• **What you have to do**
Which lines in the records below hold the word "version"? Copy each of them.

++++ Exercise input ++++

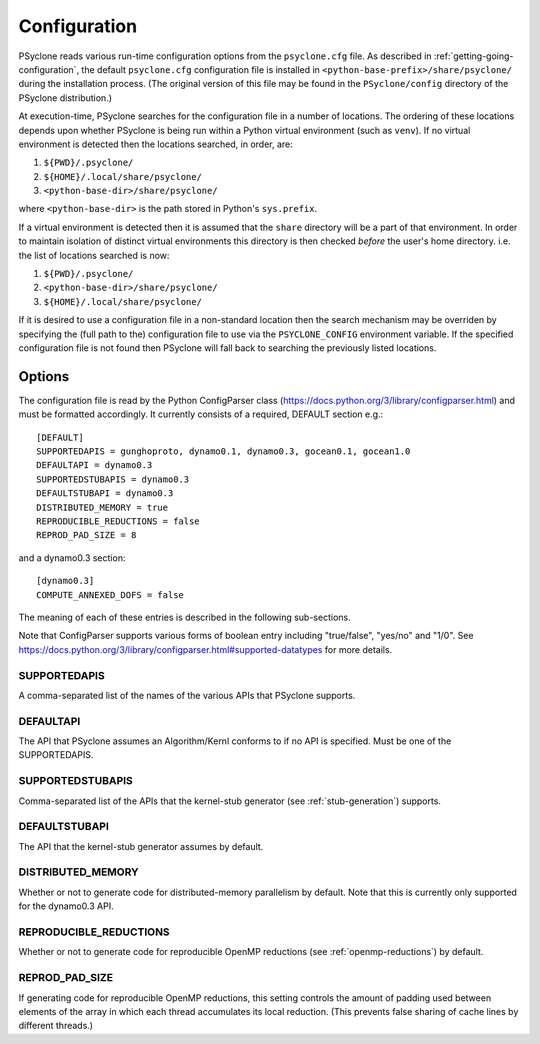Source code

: .. _configuration:
Configuration
=============

PSyclone reads various run-time configuration options from
the ``psyclone.cfg`` file. As described in
:ref:`getting-going-configuration`, the default ``psyclone.cfg``
configuration file is installed in ``<python-base-prefix>/share/psyclone/``
during the installation process. (The original version of this file
may be found in the ``PSyclone/config`` directory of the PSyclone
distribution.)

At execution-time, PSyclone searches for the configuration file in a
number of locations. The ordering of these
locations depends upon whether PSyclone is being run within a Python
virtual environment (such as ``venv``). If no virtual environment is
detected then the locations searched, in order, are:

1. ``${PWD}/.psyclone/``
2. ``${HOME}/.local/share/psyclone/``
3. ``<python-base-dir>/share/psyclone/``

where ``<python-base-dir>`` is the path stored in Python's ``sys.prefix``.

If a virtual environment is detected then it is assumed that the
``share`` directory will be a part of that environment. In order to
maintain isolation of distinct virtual environments this directory is
then checked *before* the user's home directory. i.e. the list of
locations searched is now:

1. ``${PWD}/.psyclone/``
2. ``<python-base-dir>/share/psyclone/``
3. ``${HOME}/.local/share/psyclone/``

If it is desired to use a configuration file in a non-standard
location then the search mechanism may be overriden by specifying the
(full path to the) configuration file to use via the
``PSYCLONE_CONFIG`` environment variable. If the specified
configuration file is not found then PSyclone will fall back to
searching the previously listed locations.

Options
-------

The configuration file is read by the Python ConfigParser class
(https://docs.python.org/3/library/configparser.html) and must be
formatted accordingly. It currently consists of a required, DEFAULT
section e.g.:
::

    [DEFAULT]
    SUPPORTEDAPIS = gunghoproto, dynamo0.1, dynamo0.3, gocean0.1, gocean1.0
    DEFAULTAPI = dynamo0.3
    SUPPORTEDSTUBAPIS = dynamo0.3
    DEFAULTSTUBAPI = dynamo0.3
    DISTRIBUTED_MEMORY = true
    REPRODUCIBLE_REDUCTIONS = false
    REPROD_PAD_SIZE = 8

and a dynamo0.3 section:
::

   [dynamo0.3]
   COMPUTE_ANNEXED_DOFS = false

The meaning of each of these entries is described in the following sub-sections.

Note that ConfigParser supports various forms of boolean entry
including "true/false", "yes/no" and "1/0". See
https://docs.python.org/3/library/configparser.html#supported-datatypes
for more details.

SUPPORTEDAPIS
^^^^^^^^^^^^^

A comma-separated list of the names of the various APIs that PSyclone supports.

DEFAULTAPI
^^^^^^^^^^

The API that PSyclone assumes an Algorithm/Kernl conforms to if no API
is specified. Must be one of the SUPPORTEDAPIS.

SUPPORTEDSTUBAPIS
^^^^^^^^^^^^^^^^^

Comma-separated list of the APIs that the kernel-stub generator
(see :ref:`stub-generation`) supports.

DEFAULTSTUBAPI
^^^^^^^^^^^^^^

The API that the kernel-stub generator assumes by default.

DISTRIBUTED_MEMORY
^^^^^^^^^^^^^^^^^^

Whether or not to generate code for distributed-memory parallelism by
default.  Note that this is currently only supported for the dynamo0.3
API.

REPRODUCIBLE_REDUCTIONS
^^^^^^^^^^^^^^^^^^^^^^^

Whether or not to generate code for reproducible OpenMP reductions
(see :ref:`openmp-reductions`) by default.

REPROD_PAD_SIZE
^^^^^^^^^^^^^^^

If generating code for reproducible OpenMP reductions, this setting
controls the amount of padding used between elements of the array
in which each thread accumulates its local reduction. (This prevents
false sharing of cache lines by different threads.)
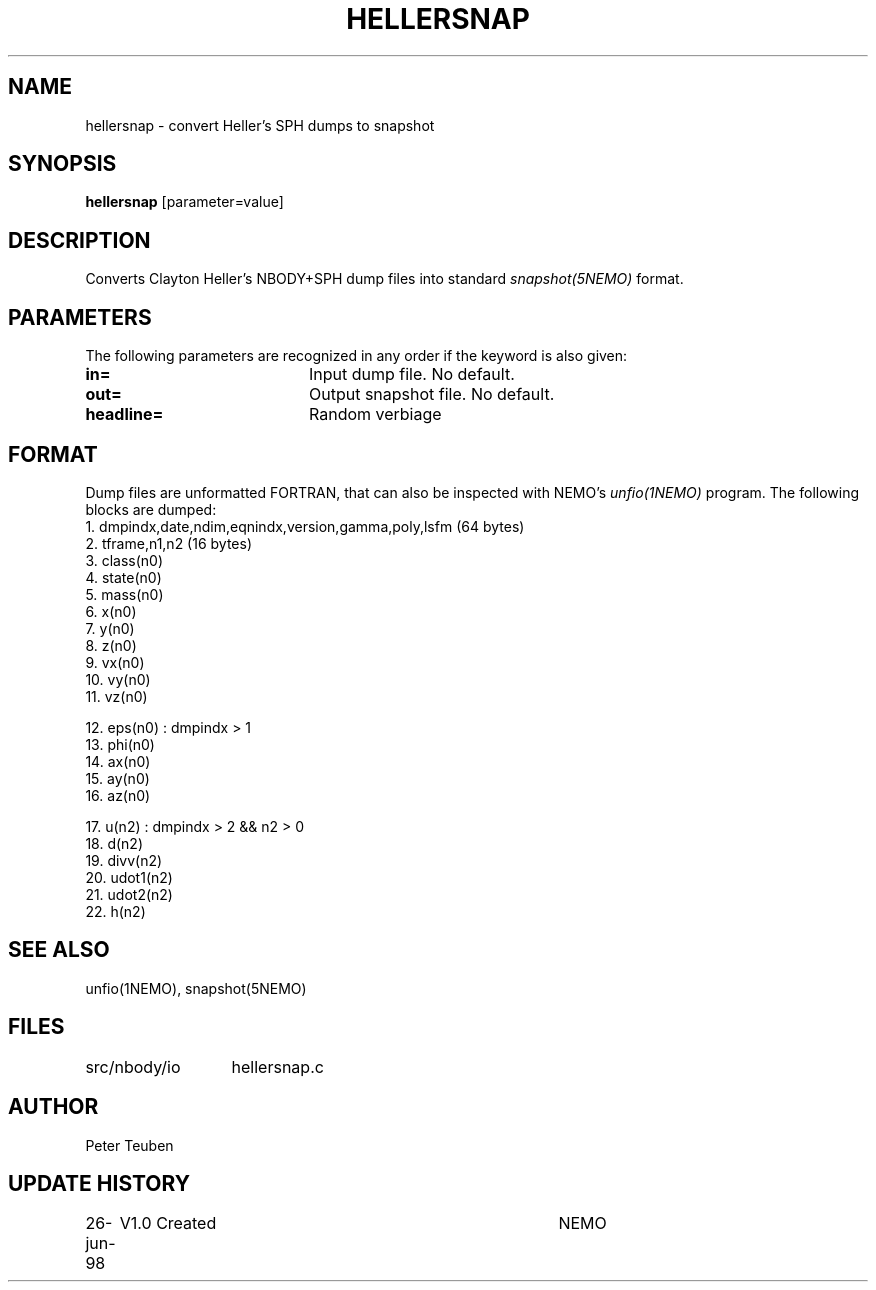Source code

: .TH HELLERSNAP 1NEMO "28 June 1998"
.SH NAME
hellersnap \- convert Heller's SPH dumps to snapshot
.SH SYNOPSIS
\fBhellersnap\fP [parameter=value]
.SH DESCRIPTION
Converts Clayton Heller's NBODY+SPH dump files  into standard 
\fIsnapshot(5NEMO)\fP format.
.SH PARAMETERS
The following parameters are recognized in any order if the keyword
is also given:
.TP 20
\fBin=\fP
Input dump file. No default.
.TP
\fBout=\fP
Output snapshot file. No default.
.TP
\fBheadline=\fP
Random verbiage      
.SH FORMAT
Dump files are unformatted FORTRAN, that can also be inspected with NEMO's
\fIunfio(1NEMO)\fP program. The following blocks are dumped:
.nf
    1. dmpindx,date,ndim,eqnindx,version,gamma,poly,lsfm    (64 bytes)
    2. tframe,n1,n2 (16 bytes)
    3. class(n0)
    4. state(n0)
    5. mass(n0)
    6. x(n0)
    7. y(n0)
    8. z(n0)
    9. vx(n0)
    10. vy(n0)
    11. vz(n0)
        
        12. eps(n0)    : dmpindx > 1
        13. phi(n0)
        14. ax(n0)
        15. ay(n0)
        16. az(n0)

        17. u(n2)      : dmpindx > 2 && n2 > 0
        18. d(n2)
        19. divv(n2)
        20. udot1(n2)
        21. udot2(n2)
        22. h(n2)

.fi
.SH SEE ALSO
unfio(1NEMO), snapshot(5NEMO)
.SH FILES
.ta +2i
.nf
src/nbody/io	hellersnap.c
.fi
.SH AUTHOR
Peter Teuben
.SH UPDATE HISTORY
.nf
.ta +1.0i +4.0i
26-jun-98	V1.0 Created	NEMO
.fi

++++

• **Exercise result**
during the installation process. (The original version of this file
    1. dmpindx,date,ndim,eqnindx,version,gamma,poly,lsfm    (64 bytes)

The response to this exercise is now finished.